- Dediyapada Location within Gujarat Dediyapada Location within India
- Coordinates: 21°37′23″N 73°34′59″E﻿ / ﻿21.62315°N 73.5830353°E
- Country: India
- State: Gujarat
- District: Narmada
- Time zone: UTC+5:30 (IST)
- Pincode: 393 040
- Area code: 02649
- Vehicle registration: GJ-22

= Dediapada =

Dediyapada is a Tehsil and town in Narmada District with a sizable population of Tribal communities in which Vasava and Tadvi form the majority. This taluka is bounded by Zaghadia taluka (Bharuch), Sagbara taluka, Nandod taluka (Separated by Narmada river), Maharashtra state and Mandavi taluka (Surat district). Dediyapada is well connected with Bharuch, Ankleshwar, Rajpipla, Netrang, Sagbara, Akkalkuva and Shahada by National Highway & State Highway. Despite being remote in location, it is well connected by Gujarat and Maharashtra ST Buses.

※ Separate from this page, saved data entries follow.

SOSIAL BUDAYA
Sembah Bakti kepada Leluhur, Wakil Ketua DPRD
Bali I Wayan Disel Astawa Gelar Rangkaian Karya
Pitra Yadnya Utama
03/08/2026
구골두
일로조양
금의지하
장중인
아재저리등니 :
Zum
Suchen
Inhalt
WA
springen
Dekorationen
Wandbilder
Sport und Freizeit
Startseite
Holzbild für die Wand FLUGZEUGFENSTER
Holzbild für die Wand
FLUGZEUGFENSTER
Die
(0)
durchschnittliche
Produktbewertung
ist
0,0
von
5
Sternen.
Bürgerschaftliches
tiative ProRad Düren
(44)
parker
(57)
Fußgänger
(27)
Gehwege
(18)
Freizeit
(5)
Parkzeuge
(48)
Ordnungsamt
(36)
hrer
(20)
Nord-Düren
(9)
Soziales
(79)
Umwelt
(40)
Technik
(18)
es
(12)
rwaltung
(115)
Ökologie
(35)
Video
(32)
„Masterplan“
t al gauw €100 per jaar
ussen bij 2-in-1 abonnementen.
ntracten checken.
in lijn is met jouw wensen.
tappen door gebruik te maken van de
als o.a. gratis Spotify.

Located in the divine forest range of Shoolpaneshwar Wildlife Sanctuary, it is a Tehsil place and second big town of Narmada District.
== Civic Administration ==
It is administered by local government body called Gram Panchayat consisting of elected members from the area.

== Culture ==
Dediyapada is a confluence of cultures from Gujarat and Maharashtra. Population mainly consists of tribes.

== Economy ==
Here the economy mainly runs on agriculture, herbs and wood industries.

== Geography ==
It is well covered by the forest of Shoolpaneshwar WLS. Varied terrain makes it a good place. This district has variety of flora and fauna.